This Amendment No. 3 (this Amendment) amends and supplements the
Solicitation/Recommendation Statement on Schedule 14D-9 previously filed with the Securities and Exchange Commission (the SEC) on September 15, 2020 (together with the Exhibits and
Annexes thereto and as amended and supplemented from time to time, the Schedule 14D-9) by Rosetta Stone Inc., a Delaware corporation (the Company). The Schedule 14D-9 relates to the tender offer by Empower Merger Sub Inc., a Delaware corporation (Acquisition Sub), and a wholly owned subsidiary of Cambium Holding Corp., a Delaware corporation
(Parent), which is a portfolio company of The Veritas Capital Fund VI, L.P., a Delaware limited partnership, disclosed in the Tender Offer Statement on Schedule TO, filed by Acquisition Sub and Parent with the SEC on
September 15, 2020, pursuant to which Acquisition Sub has offered to purchase all of the outstanding shares of common stock, par value $0.00005 per share, of the Company at a purchase price of $30.00 per share, net to the holder in cash, net of
applicable withholding of taxes and without interest, upon the terms and subject to the conditions set forth in the Offer to Purchase, dated as of September 15, 2020, and in the related Letter of Transmittal.
Capitalized terms used but not otherwise defined in this Amendment shall have the meanings ascribed to them in the Schedule 14D-9.
Except as set forth below, the information set forth in the Schedule 14D-9 remains unchanged and is incorporated herein by reference as relevant to the items in this Amendment.
Item 8. Additional Information.
Item 8 of the Schedule 14D-9 is hereby amended and supplemented by restating the subsection entitled
Legal Proceedings in its entirety as follows:
On September 16, 2020, a putative stockholder lawsuit captioned
Wang v.
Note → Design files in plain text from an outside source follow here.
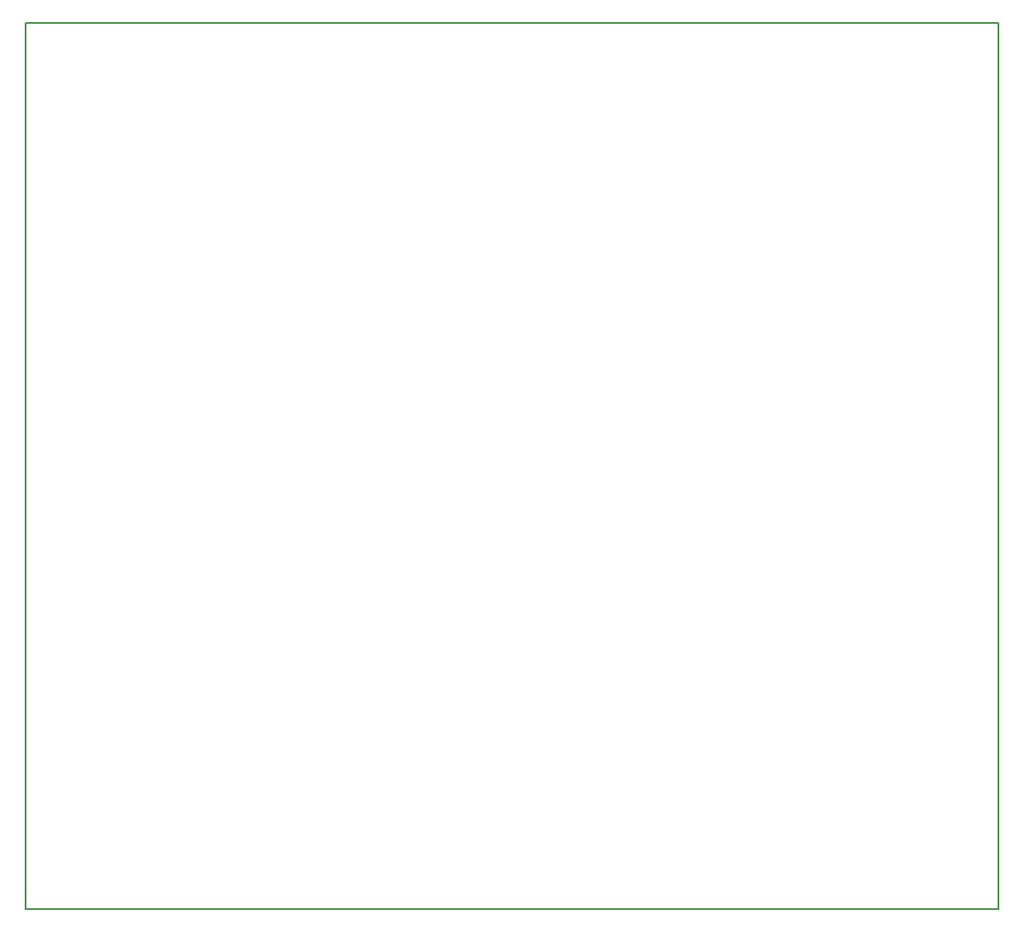
<source format=gbr>
%TF.GenerationSoftware,KiCad,Pcbnew,(6.0.7)*%
%TF.CreationDate,2022-12-21T02:17:17+00:00*%
%TF.ProjectId,CPC464-2MINIDOCK,43504334-3634-42d3-924d-494e49444f43,rev?*%
%TF.SameCoordinates,Original*%
%TF.FileFunction,Profile,NP*%
%FSLAX46Y46*%
G04 Gerber Fmt 4.6, Leading zero omitted, Abs format (unit mm)*
G04 Created by KiCad (PCBNEW (6.0.7)) date 2022-12-21 02:17:17*
%MOMM*%
%LPD*%
G01*
G04 APERTURE LIST*
%TA.AperFunction,Profile*%
%ADD10C,0.150000*%
%TD*%
G04 APERTURE END LIST*
D10*
X33497600Y-21508800D02*
X126868000Y-21508800D01*
X126868000Y-21508800D02*
X126868000Y-106508800D01*
X126868000Y-106508800D02*
X33497600Y-106508800D01*
X33497600Y-106508800D02*
X33497600Y-21508800D01*
M02*

</source>
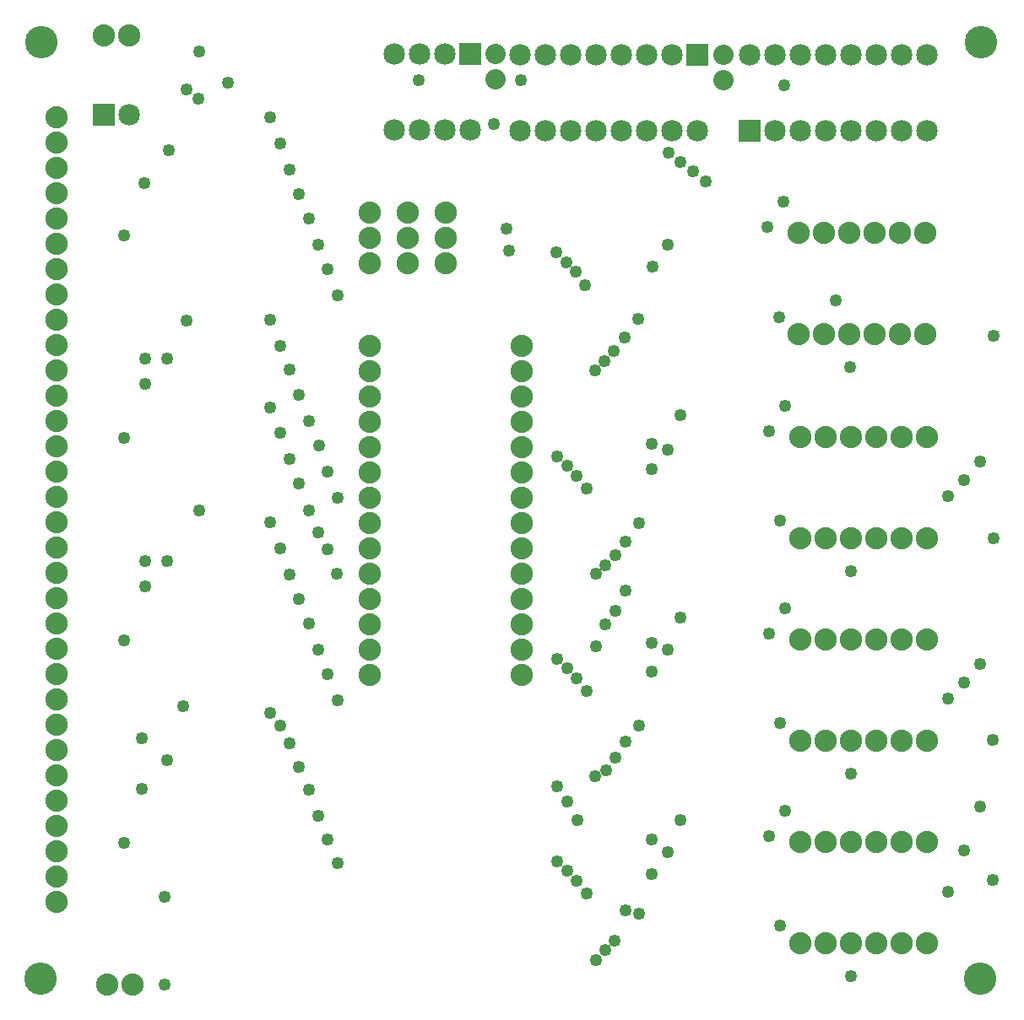
<source format=gbs>
G04 MADE WITH FRITZING*
G04 WWW.FRITZING.ORG*
G04 DOUBLE SIDED*
G04 HOLES PLATED*
G04 CONTOUR ON CENTER OF CONTOUR VECTOR*
%ASAXBY*%
%FSLAX23Y23*%
%MOIN*%
%OFA0B0*%
%SFA1.0B1.0*%
%ADD10C,0.049370*%
%ADD11C,0.088000*%
%ADD12C,0.085000*%
%ADD13C,0.128110*%
%ADD14C,0.080000*%
%ADD15R,0.085000X0.085000*%
%LNMASK0*%
G90*
G70*
G54D10*
X2588Y3382D03*
X2633Y3345D03*
X2633Y2345D03*
X2521Y2232D03*
X2683Y3307D03*
X2633Y1545D03*
X2521Y1445D03*
X2734Y3270D03*
X2634Y744D03*
X2521Y532D03*
X733Y3782D03*
X685Y2720D03*
X521Y2570D03*
X683Y3632D03*
X732Y3596D03*
X734Y1970D03*
X521Y1770D03*
X847Y3659D03*
X671Y1195D03*
X508Y1070D03*
G54D11*
X1708Y3145D03*
X1708Y3045D03*
X1708Y2945D03*
X1558Y3145D03*
X1558Y3045D03*
X1558Y2945D03*
X1408Y3145D03*
X1408Y3045D03*
X1408Y2945D03*
G54D10*
X2149Y880D03*
X2189Y819D03*
X2226Y746D03*
X2302Y1432D03*
X2338Y1519D03*
X2378Y1571D03*
X2419Y1651D03*
X1958Y2995D03*
X1946Y3082D03*
X1896Y3495D03*
G54D12*
X358Y3532D03*
X458Y3532D03*
G54D11*
X358Y3845D03*
X458Y3845D03*
X371Y95D03*
X471Y95D03*
G54D10*
X596Y442D03*
X596Y95D03*
X1279Y1717D03*
X1242Y1815D03*
X1204Y1882D03*
X1167Y1970D03*
X1128Y2074D03*
X1090Y2172D03*
X1053Y2274D03*
X1015Y2375D03*
X2983Y682D03*
X2983Y1482D03*
X2983Y2282D03*
X2979Y3088D03*
X3046Y782D03*
X3046Y1582D03*
X3046Y2382D03*
X3041Y3188D03*
X3028Y327D03*
X3028Y1127D03*
X3028Y1927D03*
X3023Y2733D03*
X3691Y463D03*
X3691Y1226D03*
X3691Y2026D03*
X3816Y797D03*
X3816Y1363D03*
X3816Y2163D03*
X3754Y626D03*
X3754Y1288D03*
X3754Y2088D03*
X3246Y2799D03*
X3308Y129D03*
X3308Y929D03*
X3308Y1729D03*
X3304Y2535D03*
X3866Y508D03*
X3866Y1063D03*
X3871Y1857D03*
X3871Y2657D03*
X1600Y3670D03*
X3043Y3649D03*
G54D11*
X170Y1122D03*
X170Y1022D03*
X170Y922D03*
X170Y822D03*
X170Y722D03*
X170Y622D03*
X170Y522D03*
X170Y422D03*
X170Y1922D03*
X170Y1822D03*
X170Y1722D03*
X170Y1622D03*
X170Y1522D03*
X170Y1422D03*
X170Y1322D03*
X170Y1222D03*
X170Y2722D03*
X170Y2622D03*
X170Y2522D03*
X170Y2422D03*
X170Y2322D03*
X170Y2222D03*
X170Y2122D03*
X170Y2022D03*
X170Y3522D03*
X170Y3422D03*
X170Y3322D03*
X170Y3222D03*
X170Y3122D03*
X170Y3022D03*
X170Y2922D03*
X170Y2822D03*
G54D10*
X2521Y670D03*
X2521Y1332D03*
X2521Y2132D03*
X2524Y2932D03*
X508Y870D03*
X521Y1670D03*
X521Y2470D03*
X519Y3261D03*
X2583Y620D03*
X2583Y1420D03*
X2583Y2207D03*
X2583Y3020D03*
X608Y982D03*
X608Y1770D03*
X608Y2570D03*
X615Y3391D03*
X2470Y375D03*
X2471Y1119D03*
X2471Y1919D03*
X2467Y2725D03*
X439Y655D03*
X439Y1455D03*
X439Y2255D03*
X439Y3055D03*
X2225Y505D03*
X2225Y1305D03*
X2225Y2105D03*
X2221Y2911D03*
X1091Y1049D03*
X1091Y1715D03*
X1091Y2524D03*
X1091Y3315D03*
X2418Y387D03*
X2419Y1056D03*
X2419Y1845D03*
X2415Y2651D03*
X1280Y574D03*
X1280Y1218D03*
X1280Y2018D03*
X1280Y2818D03*
X2263Y454D03*
X2264Y1255D03*
X2263Y2054D03*
X2258Y2860D03*
X1129Y954D03*
X1129Y1620D03*
X1129Y2425D03*
X1129Y3220D03*
X2301Y193D03*
X2299Y917D03*
X2300Y1720D03*
X2298Y2522D03*
X1166Y866D03*
X1166Y1521D03*
X1166Y2321D03*
X1166Y3121D03*
X2149Y583D03*
X2149Y1383D03*
X2149Y2183D03*
X2145Y2989D03*
X1015Y1167D03*
X1015Y1923D03*
X1015Y2723D03*
X1015Y3523D03*
X2338Y231D03*
X2341Y941D03*
X2338Y1753D03*
X2334Y2560D03*
X1204Y762D03*
X1204Y1417D03*
X1206Y2226D03*
X1204Y3017D03*
X2375Y268D03*
X2376Y992D03*
X2376Y1792D03*
X2372Y2598D03*
X1242Y667D03*
X1242Y1322D03*
X1242Y2122D03*
X1242Y2922D03*
X2187Y544D03*
X2187Y1344D03*
X2187Y2144D03*
X2183Y2950D03*
X1053Y1119D03*
X1053Y1819D03*
X1053Y2619D03*
X1053Y3419D03*
G54D13*
X3818Y120D03*
X108Y120D03*
X3821Y3820D03*
X111Y3820D03*
G54D12*
X1803Y3772D03*
X1803Y3472D03*
X1703Y3772D03*
X1703Y3472D03*
X1603Y3772D03*
X1603Y3472D03*
X1503Y3772D03*
X1503Y3472D03*
X2907Y3469D03*
X2907Y3769D03*
X3007Y3469D03*
X3007Y3769D03*
X3107Y3469D03*
X3107Y3769D03*
X3207Y3469D03*
X3207Y3769D03*
X3307Y3469D03*
X3307Y3769D03*
X3407Y3469D03*
X3407Y3769D03*
X3507Y3469D03*
X3507Y3769D03*
X3607Y3469D03*
X3607Y3769D03*
X2702Y3769D03*
X2702Y3469D03*
X2602Y3769D03*
X2602Y3469D03*
X2502Y3769D03*
X2502Y3469D03*
X2402Y3769D03*
X2402Y3469D03*
X2302Y3769D03*
X2302Y3469D03*
X2202Y3769D03*
X2202Y3469D03*
X2102Y3769D03*
X2102Y3469D03*
X2002Y3769D03*
X2002Y3469D03*
G54D14*
X2803Y3667D03*
X2803Y3767D03*
X1903Y3672D03*
X1903Y3772D03*
G54D10*
X2003Y3667D03*
G54D11*
X3106Y259D03*
X3206Y259D03*
X3306Y259D03*
X3406Y259D03*
X3506Y259D03*
X3606Y259D03*
X3106Y1059D03*
X3206Y1059D03*
X3306Y1059D03*
X3406Y1059D03*
X3506Y1059D03*
X3606Y1059D03*
X3106Y1859D03*
X3206Y1859D03*
X3306Y1859D03*
X3406Y1859D03*
X3506Y1859D03*
X3606Y1859D03*
X3101Y2665D03*
X3201Y2665D03*
X3301Y2665D03*
X3401Y2665D03*
X3501Y2665D03*
X3601Y2665D03*
X3106Y659D03*
X3206Y659D03*
X3306Y659D03*
X3406Y659D03*
X3506Y659D03*
X3606Y659D03*
X3106Y1459D03*
X3206Y1459D03*
X3306Y1459D03*
X3406Y1459D03*
X3506Y1459D03*
X3606Y1459D03*
X3106Y2259D03*
X3206Y2259D03*
X3306Y2259D03*
X3406Y2259D03*
X3506Y2259D03*
X3606Y2259D03*
X3101Y3065D03*
X3201Y3065D03*
X3301Y3065D03*
X3401Y3065D03*
X3501Y3065D03*
X3601Y3065D03*
X2008Y2620D03*
X2008Y2520D03*
X2008Y2420D03*
X2008Y2320D03*
X2008Y2220D03*
X2008Y2120D03*
X2008Y2020D03*
X2008Y1920D03*
X2008Y1820D03*
X2008Y1720D03*
X2008Y1620D03*
X2008Y1520D03*
X2008Y1420D03*
X2008Y1320D03*
X1408Y2620D03*
X1408Y2520D03*
X1408Y2420D03*
X1408Y2320D03*
X1408Y2220D03*
X1408Y2120D03*
X1408Y2020D03*
X1408Y1920D03*
X1408Y1820D03*
X1408Y1720D03*
X1408Y1620D03*
X1408Y1520D03*
X1408Y1420D03*
X1408Y1320D03*
G54D15*
X358Y3532D03*
X1803Y3772D03*
X2907Y3469D03*
X2702Y3769D03*
G04 End of Mask0*
M02*
</source>
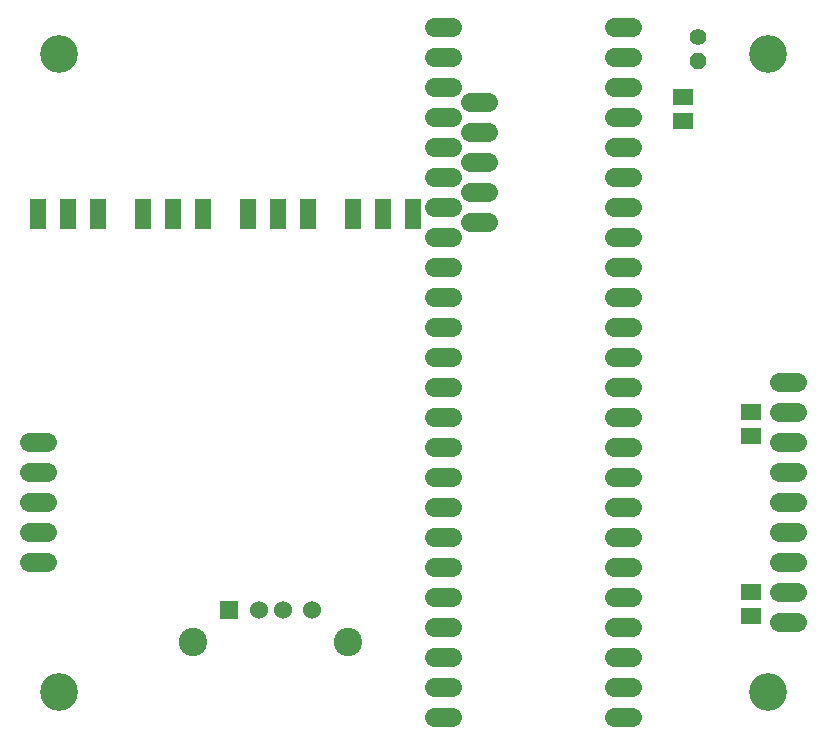
<source format=gbr>
G04 EAGLE Gerber RS-274X export*
G75*
%MOMM*%
%FSLAX34Y34*%
%LPD*%
%INSoldermask Top*%
%IPPOS*%
%AMOC8*
5,1,8,0,0,1.08239X$1,22.5*%
G01*
%ADD10C,3.201600*%
%ADD11P,1.539592X8X292.500000*%
%ADD12C,1.422400*%
%ADD13C,1.625600*%
%ADD14R,1.371600X2.641600*%
%ADD15R,1.701600X1.401600*%
%ADD16R,1.529600X1.529600*%
%ADD17C,1.529600*%
%ADD18C,2.401600*%


D10*
X42900Y40000D03*
X642900Y40000D03*
X42900Y580000D03*
X642900Y580000D03*
D11*
X584200Y574040D03*
D12*
X584200Y594360D03*
D13*
X375920Y603250D02*
X360680Y603250D01*
X360680Y577850D02*
X375920Y577850D01*
X375920Y552450D02*
X360680Y552450D01*
X360680Y527050D02*
X375920Y527050D01*
X375920Y501650D02*
X360680Y501650D01*
X360680Y476250D02*
X375920Y476250D01*
X375920Y450850D02*
X360680Y450850D01*
X360680Y425450D02*
X375920Y425450D01*
X375920Y400050D02*
X360680Y400050D01*
X360680Y374650D02*
X375920Y374650D01*
X375920Y349250D02*
X360680Y349250D01*
X360680Y323850D02*
X375920Y323850D01*
X375920Y298450D02*
X360680Y298450D01*
X360680Y273050D02*
X375920Y273050D01*
X375920Y247650D02*
X360680Y247650D01*
X360680Y222250D02*
X375920Y222250D01*
X375920Y196850D02*
X360680Y196850D01*
X360680Y171450D02*
X375920Y171450D01*
X375920Y146050D02*
X360680Y146050D01*
X360680Y120650D02*
X375920Y120650D01*
X375920Y95250D02*
X360680Y95250D01*
X360680Y69850D02*
X375920Y69850D01*
X375920Y44450D02*
X360680Y44450D01*
X360680Y19050D02*
X375920Y19050D01*
X513080Y603250D02*
X528320Y603250D01*
X528320Y577850D02*
X513080Y577850D01*
X513080Y552450D02*
X528320Y552450D01*
X528320Y527050D02*
X513080Y527050D01*
X513080Y501650D02*
X528320Y501650D01*
X528320Y476250D02*
X513080Y476250D01*
X513080Y450850D02*
X528320Y450850D01*
X528320Y425450D02*
X513080Y425450D01*
X513080Y400050D02*
X528320Y400050D01*
X528320Y374650D02*
X513080Y374650D01*
X513080Y349250D02*
X528320Y349250D01*
X528320Y323850D02*
X513080Y323850D01*
X513080Y298450D02*
X528320Y298450D01*
X528320Y273050D02*
X513080Y273050D01*
X513080Y247650D02*
X528320Y247650D01*
X528320Y222250D02*
X513080Y222250D01*
X513080Y196850D02*
X528320Y196850D01*
X528320Y171450D02*
X513080Y171450D01*
X513080Y146050D02*
X528320Y146050D01*
X528320Y120650D02*
X513080Y120650D01*
X513080Y95250D02*
X528320Y95250D01*
X528320Y69850D02*
X513080Y69850D01*
X513080Y44450D02*
X528320Y44450D01*
X528320Y19050D02*
X513080Y19050D01*
X33020Y251300D02*
X17780Y251300D01*
X17780Y225900D02*
X33020Y225900D01*
X33020Y200500D02*
X17780Y200500D01*
X17780Y175100D02*
X33020Y175100D01*
X33020Y149700D02*
X17780Y149700D01*
D14*
X25400Y444500D03*
X292100Y444500D03*
X317500Y444500D03*
X342900Y444500D03*
X50800Y444500D03*
X76200Y444500D03*
X114300Y444500D03*
X139700Y444500D03*
X165100Y444500D03*
X203200Y444500D03*
X228600Y444500D03*
X254000Y444500D03*
D13*
X652780Y98900D02*
X668020Y98900D01*
X668020Y124300D02*
X652780Y124300D01*
X652780Y149700D02*
X668020Y149700D01*
X668020Y175100D02*
X652780Y175100D01*
X652780Y200500D02*
X668020Y200500D01*
X668020Y225900D02*
X652780Y225900D01*
X652780Y251300D02*
X668020Y251300D01*
X668020Y276700D02*
X652780Y276700D01*
X652780Y302100D02*
X668020Y302100D01*
D15*
X628650Y276700D03*
X628650Y256700D03*
X628650Y104300D03*
X628650Y124300D03*
X571500Y543400D03*
X571500Y523400D03*
D13*
X406420Y539750D02*
X391180Y539750D01*
X391180Y514350D02*
X406420Y514350D01*
X406420Y488950D02*
X391180Y488950D01*
X391180Y463550D02*
X406420Y463550D01*
X406420Y438150D02*
X391180Y438150D01*
D16*
X187250Y109550D03*
D17*
X212250Y109550D03*
X232250Y109550D03*
X257250Y109550D03*
D18*
X156550Y82450D03*
X287950Y82450D03*
M02*

</source>
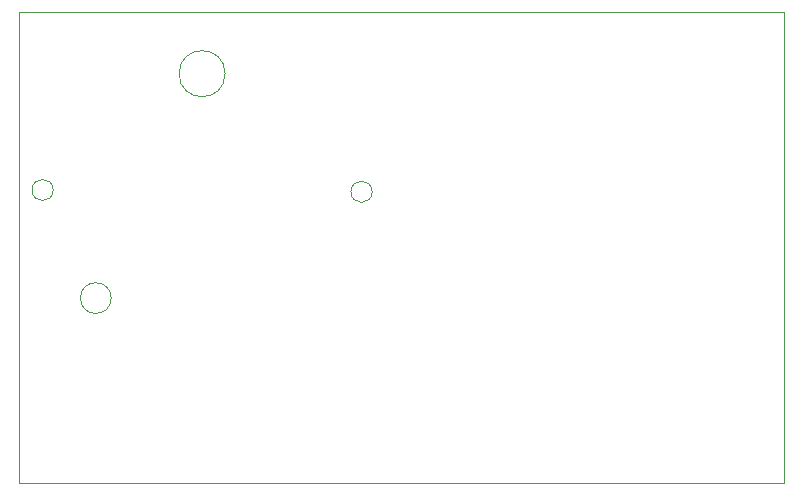
<source format=gbr>
%TF.GenerationSoftware,KiCad,Pcbnew,8.0.8*%
%TF.CreationDate,2025-02-27T22:43:43-08:00*%
%TF.ProjectId,display_pcb,64697370-6c61-4795-9f70-63622e6b6963,rev?*%
%TF.SameCoordinates,Original*%
%TF.FileFunction,Profile,NP*%
%FSLAX46Y46*%
G04 Gerber Fmt 4.6, Leading zero omitted, Abs format (unit mm)*
G04 Created by KiCad (PCBNEW 8.0.8) date 2025-02-27 22:43:43*
%MOMM*%
%LPD*%
G01*
G04 APERTURE LIST*
%TA.AperFunction,Profile*%
%ADD10C,0.050000*%
%TD*%
G04 APERTURE END LIST*
D10*
X111167500Y-77344000D02*
X175937500Y-77344000D01*
X175937500Y-117222000D01*
X111167500Y-117222000D01*
X111167500Y-77344000D01*
%TO.C,M1*%
X114031500Y-92424000D02*
G75*
G02*
X112231500Y-92424000I-900000J0D01*
G01*
X112231500Y-92424000D02*
G75*
G02*
X114031500Y-92424000I900000J0D01*
G01*
X118931500Y-101574000D02*
G75*
G02*
X116331500Y-101574000I-1300000J0D01*
G01*
X116331500Y-101574000D02*
G75*
G02*
X118931500Y-101574000I1300000J0D01*
G01*
X128581500Y-82574000D02*
G75*
G02*
X124681500Y-82574000I-1950000J0D01*
G01*
X124681500Y-82574000D02*
G75*
G02*
X128581500Y-82574000I1950000J0D01*
G01*
X141031500Y-92574000D02*
G75*
G02*
X139231500Y-92574000I-900000J0D01*
G01*
X139231500Y-92574000D02*
G75*
G02*
X141031500Y-92574000I900000J0D01*
G01*
%TD*%
M02*

</source>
Rosetta Stone Inc., et al., Case No. 1:20-cv-01237 (D. Del. filed Sept. 16, 2020), was filed against the Company and members of the Companys Board
in the U.S. District Court for the District of Delaware. On September 17, 2020, a putative stockholder lawsuit captioned Messinger v. Rosetta Stone Inc., et al., Case No.
1:20-cv-07661 (S.D.N.Y. filed Sept. 17, 2020), was filed against the Company and members of the Companys Board in the U.S. District Court for the Southern District
of New York. On September 23, 2020, a putative class action lawsuit captioned Harrison v. Rosetta Stone Inc., et al., Index No. 654635/2020 (Sup. Ct., N.Y. Cnty. filed Sept. 23, 2020), was filed against the Company and members of
the Companys Board in the Supreme Court of the State of New York in the County of New York. On September 24, 2020, a putative class action lawsuit captioned Curtis v. Rosetta Stone Inc., et al., Case No. 1:20-cv-01288 (D. Del. filed Sept. 24, 2020), was filed against the Company, members of the Companys Board, Parent and Acquisition Sub in the U.S. District Court for the
District of Delaware. All four lawsuits allege that the Companys Schedule 14D-9 omits certain material information necessary for stockholders to make an informed decision whether to tender
their shares, with respect to the financial data, inputs and assumptions underlying Goldman Sachs opinion, and various details in the section of the Schedule 14D-9 entitled
Background of the Offer. Plaintiffs in the Wang, Messinger and Curtis actions assert claims under the federal securities laws and the rules promulgated thereunder. Plaintiffs in
the Messinger and Harrison actions allege that the members of the Companys Board breached their fiduciary duties in connection with the Transactions. As relief, plaintiffs seek, among other things, to enjoin the
Transactions from closing until additional allegedly material information is disclosed or, in the alternative, rescission (or rescissory damages) if the Transactions close, as well as an award of their costs and disbursements, including reasonable
attorneys fees. We believe that plaintiffs allegations lack merit.